Additionally, SC-TPTP accommodates proof strategies found in tableau-based ATPs via its explicit, granular rule encoding. Explicit parameterization—such as indices for subformulas, explicit substitutions for quantifier instantiation, and named variables—provides local verifiability and avoids hidden ambiguities, especially concerning variable capture or alpha-equivalence in quantified reasoning.
5. Support for Modular Proof Construction and Tooling
A key feature of SC-TPTP is the explicit separation between basic level-1 inferences and advanced level-2 tactics. This modularity is critical to ITP workflows, enabling users or automated systems to unfold, inspect, or replace high-level strategies with their underlying logical steps.
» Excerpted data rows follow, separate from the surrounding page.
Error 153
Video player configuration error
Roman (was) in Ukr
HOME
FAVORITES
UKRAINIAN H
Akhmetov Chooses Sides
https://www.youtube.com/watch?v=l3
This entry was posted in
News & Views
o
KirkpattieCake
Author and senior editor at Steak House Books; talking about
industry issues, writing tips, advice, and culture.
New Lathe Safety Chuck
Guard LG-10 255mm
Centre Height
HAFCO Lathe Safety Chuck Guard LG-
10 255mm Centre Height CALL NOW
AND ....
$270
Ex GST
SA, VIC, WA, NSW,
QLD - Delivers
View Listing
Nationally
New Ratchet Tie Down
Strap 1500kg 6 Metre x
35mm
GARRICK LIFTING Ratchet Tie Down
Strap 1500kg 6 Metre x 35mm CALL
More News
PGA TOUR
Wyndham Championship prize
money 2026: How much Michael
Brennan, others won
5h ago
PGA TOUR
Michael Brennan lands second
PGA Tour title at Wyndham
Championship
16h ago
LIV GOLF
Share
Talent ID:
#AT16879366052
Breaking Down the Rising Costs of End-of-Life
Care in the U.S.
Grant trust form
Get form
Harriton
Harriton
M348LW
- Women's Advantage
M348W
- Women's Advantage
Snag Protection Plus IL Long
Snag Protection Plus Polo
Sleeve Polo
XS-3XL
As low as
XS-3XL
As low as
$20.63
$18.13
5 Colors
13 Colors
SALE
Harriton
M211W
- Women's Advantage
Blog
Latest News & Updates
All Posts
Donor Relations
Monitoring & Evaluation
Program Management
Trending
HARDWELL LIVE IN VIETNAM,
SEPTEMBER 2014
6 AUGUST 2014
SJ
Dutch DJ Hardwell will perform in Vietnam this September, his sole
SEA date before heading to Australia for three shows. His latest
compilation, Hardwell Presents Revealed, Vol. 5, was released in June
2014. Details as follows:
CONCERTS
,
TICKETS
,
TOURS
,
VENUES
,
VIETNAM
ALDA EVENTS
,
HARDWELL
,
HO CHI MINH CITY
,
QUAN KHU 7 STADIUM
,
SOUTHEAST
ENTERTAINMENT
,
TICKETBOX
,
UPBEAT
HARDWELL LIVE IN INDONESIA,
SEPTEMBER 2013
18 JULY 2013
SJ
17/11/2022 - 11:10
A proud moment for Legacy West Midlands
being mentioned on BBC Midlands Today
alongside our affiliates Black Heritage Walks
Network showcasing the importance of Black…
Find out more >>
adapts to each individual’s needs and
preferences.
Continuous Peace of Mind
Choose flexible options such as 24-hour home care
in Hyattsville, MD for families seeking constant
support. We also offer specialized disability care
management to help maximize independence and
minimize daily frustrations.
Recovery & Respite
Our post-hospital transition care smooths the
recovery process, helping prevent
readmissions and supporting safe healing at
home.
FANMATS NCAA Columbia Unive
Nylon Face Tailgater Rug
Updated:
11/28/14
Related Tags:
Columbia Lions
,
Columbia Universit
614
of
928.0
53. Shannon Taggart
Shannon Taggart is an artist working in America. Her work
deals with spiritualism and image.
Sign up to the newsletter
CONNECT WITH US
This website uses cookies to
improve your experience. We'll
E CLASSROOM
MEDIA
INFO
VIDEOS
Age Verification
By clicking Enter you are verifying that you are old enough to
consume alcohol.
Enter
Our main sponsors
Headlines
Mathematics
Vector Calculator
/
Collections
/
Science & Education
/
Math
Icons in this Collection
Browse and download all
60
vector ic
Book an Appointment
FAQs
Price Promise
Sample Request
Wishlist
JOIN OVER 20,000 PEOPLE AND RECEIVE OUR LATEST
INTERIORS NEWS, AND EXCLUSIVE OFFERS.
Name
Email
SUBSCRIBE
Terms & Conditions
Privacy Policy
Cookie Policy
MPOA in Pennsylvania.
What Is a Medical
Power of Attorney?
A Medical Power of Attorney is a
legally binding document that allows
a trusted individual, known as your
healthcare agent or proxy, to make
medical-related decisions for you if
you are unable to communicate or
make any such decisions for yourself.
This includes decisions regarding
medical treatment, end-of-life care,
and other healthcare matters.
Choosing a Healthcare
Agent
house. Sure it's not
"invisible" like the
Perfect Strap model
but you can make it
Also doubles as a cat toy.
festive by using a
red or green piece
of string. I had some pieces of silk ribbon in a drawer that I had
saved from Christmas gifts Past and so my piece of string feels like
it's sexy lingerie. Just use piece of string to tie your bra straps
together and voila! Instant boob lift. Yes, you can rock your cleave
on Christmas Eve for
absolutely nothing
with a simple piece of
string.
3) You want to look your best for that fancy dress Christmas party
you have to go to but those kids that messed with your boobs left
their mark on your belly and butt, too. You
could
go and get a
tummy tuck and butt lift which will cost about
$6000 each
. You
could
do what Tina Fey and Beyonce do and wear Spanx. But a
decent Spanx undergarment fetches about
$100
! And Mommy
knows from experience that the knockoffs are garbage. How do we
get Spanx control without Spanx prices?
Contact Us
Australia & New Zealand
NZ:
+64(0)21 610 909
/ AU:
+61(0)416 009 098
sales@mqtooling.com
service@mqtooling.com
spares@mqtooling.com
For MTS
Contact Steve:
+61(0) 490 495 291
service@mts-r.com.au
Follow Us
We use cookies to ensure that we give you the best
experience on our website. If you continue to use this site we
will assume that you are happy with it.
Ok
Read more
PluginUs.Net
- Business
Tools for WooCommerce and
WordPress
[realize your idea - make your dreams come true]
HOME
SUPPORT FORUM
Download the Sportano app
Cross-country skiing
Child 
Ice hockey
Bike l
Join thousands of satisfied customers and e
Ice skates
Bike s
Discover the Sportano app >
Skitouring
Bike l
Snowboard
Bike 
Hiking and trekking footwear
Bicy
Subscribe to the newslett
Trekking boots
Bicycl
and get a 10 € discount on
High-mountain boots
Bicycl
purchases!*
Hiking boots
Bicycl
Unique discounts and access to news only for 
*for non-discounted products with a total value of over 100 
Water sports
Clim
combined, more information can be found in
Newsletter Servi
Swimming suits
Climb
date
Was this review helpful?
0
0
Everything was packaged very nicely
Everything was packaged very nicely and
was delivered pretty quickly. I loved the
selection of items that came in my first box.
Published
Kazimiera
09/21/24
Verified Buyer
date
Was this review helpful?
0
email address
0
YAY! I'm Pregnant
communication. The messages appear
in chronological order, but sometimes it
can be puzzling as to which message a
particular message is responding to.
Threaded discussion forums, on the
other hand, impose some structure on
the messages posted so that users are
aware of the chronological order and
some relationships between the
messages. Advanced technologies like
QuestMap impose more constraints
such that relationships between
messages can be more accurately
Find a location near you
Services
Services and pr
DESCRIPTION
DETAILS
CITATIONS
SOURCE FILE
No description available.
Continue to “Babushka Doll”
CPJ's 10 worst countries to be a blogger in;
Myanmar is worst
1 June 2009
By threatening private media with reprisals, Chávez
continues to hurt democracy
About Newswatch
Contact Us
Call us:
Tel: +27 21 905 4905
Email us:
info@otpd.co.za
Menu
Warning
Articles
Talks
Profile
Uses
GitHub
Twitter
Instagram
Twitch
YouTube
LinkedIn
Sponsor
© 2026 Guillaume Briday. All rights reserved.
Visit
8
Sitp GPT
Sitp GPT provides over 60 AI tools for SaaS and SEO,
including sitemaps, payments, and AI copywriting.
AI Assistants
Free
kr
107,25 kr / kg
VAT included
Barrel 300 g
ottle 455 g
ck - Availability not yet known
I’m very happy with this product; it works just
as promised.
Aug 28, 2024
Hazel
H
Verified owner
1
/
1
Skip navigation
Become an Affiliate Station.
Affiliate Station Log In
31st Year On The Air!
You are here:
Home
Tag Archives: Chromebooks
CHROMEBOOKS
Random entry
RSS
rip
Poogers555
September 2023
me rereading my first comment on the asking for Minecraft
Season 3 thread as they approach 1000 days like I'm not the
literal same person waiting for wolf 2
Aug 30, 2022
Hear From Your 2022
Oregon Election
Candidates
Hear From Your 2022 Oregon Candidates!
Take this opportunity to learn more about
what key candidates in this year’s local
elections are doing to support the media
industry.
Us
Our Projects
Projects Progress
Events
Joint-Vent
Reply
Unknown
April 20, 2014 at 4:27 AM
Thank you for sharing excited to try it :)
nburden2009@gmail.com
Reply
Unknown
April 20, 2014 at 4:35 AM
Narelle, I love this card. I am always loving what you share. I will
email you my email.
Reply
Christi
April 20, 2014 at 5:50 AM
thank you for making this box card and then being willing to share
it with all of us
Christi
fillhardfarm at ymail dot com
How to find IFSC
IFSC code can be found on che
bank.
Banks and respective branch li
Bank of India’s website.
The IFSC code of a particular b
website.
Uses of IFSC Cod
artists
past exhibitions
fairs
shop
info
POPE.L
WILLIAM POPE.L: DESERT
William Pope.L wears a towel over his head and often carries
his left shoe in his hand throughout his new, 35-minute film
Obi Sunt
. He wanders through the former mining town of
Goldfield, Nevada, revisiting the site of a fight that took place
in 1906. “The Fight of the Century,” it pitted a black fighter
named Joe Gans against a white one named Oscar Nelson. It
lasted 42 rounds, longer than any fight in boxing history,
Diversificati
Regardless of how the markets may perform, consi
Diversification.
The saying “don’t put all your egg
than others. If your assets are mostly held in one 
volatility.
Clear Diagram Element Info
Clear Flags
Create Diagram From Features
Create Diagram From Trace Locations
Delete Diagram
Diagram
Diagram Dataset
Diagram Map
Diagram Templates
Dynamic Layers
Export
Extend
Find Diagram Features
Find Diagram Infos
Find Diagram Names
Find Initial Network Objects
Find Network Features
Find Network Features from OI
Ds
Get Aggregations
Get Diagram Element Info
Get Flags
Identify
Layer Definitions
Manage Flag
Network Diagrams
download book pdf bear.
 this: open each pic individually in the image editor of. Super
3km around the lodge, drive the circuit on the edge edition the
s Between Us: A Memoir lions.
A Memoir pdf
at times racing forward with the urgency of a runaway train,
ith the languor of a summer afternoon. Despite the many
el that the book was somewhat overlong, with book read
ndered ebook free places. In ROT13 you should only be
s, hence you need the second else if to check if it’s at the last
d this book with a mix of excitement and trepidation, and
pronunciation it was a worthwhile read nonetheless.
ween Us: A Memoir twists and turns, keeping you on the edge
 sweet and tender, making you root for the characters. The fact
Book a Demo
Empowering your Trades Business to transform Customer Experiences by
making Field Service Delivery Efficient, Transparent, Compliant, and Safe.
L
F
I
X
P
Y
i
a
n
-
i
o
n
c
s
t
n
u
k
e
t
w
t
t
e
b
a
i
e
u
SC-TPTP's implementation ecosystem—such as the Scala-based SC-TPTP library—provides utilities for parsing, printing, proof checking, and transformation. For example, it is possible to replace a level-2 congruence step with a series of explicit substitution steps suitable for low-level verification. This modularity supports both transparent proof checking and the refactoring of large, complex proofs into manageable components.
6. Proof Strategies, Efficiency, and Verification
Adopting a sequent-based, over-specified formalism yields several concrete benefits:
- ATP-generated proofs are no longer “black-box” but decomposable into individually checkable steps.
- Explicit sequents and parameters support both forward (synthetic) and backward (analytic) proof development styles.
- Verifiers can check each proof step locally, supporting efficient, distributed, or incremental verification.
- Proofs can be exported, for instance, into Coq lemmas with automated rule mappings, ensuring compatibility with existing verification environments.
This structured modularity is particularly beneficial for large formal developments and enables a basis for both human-inspectable and fully automated verification pipelines.
7. Summary Table: Core Features of SC-TPTP
Feature | Description | Significance |
---|---|---|
Sequent-based rules | Full, parameterized specification of sequent calculus steps | Fine-grained, checkable proofs |
Interoperability | Single format usable for both ATPs and ITPs, reduces translation complexity | Seamless proof exchange |
Level-1/Level-2 step separation | Basic rules vs. advanced tactics (expandable to low-level inferences) | Modular, inspectable proofs |
Explicit parameterization | Indices, substitutions, and variable names encoded in each inference step | Local verification, avoids pitfalls |
Library/tool support (Scala, Coq, Lisa) | Parsing, printing, checking, transformation, and export to major environments | Practical adoption |
In conclusion, SC-TPTP provides a detailed, sequent-calculus–based framework for specifying, exchanging, and verifying proofs between first-order ATPs and ITPs (Cailler et al., 15 Jul 2025). Its fine-grained inference specification, modular step separation, compatibility with traditional and modern proof systems, and tool support make it a central development for interoperability in formal logic and verification research.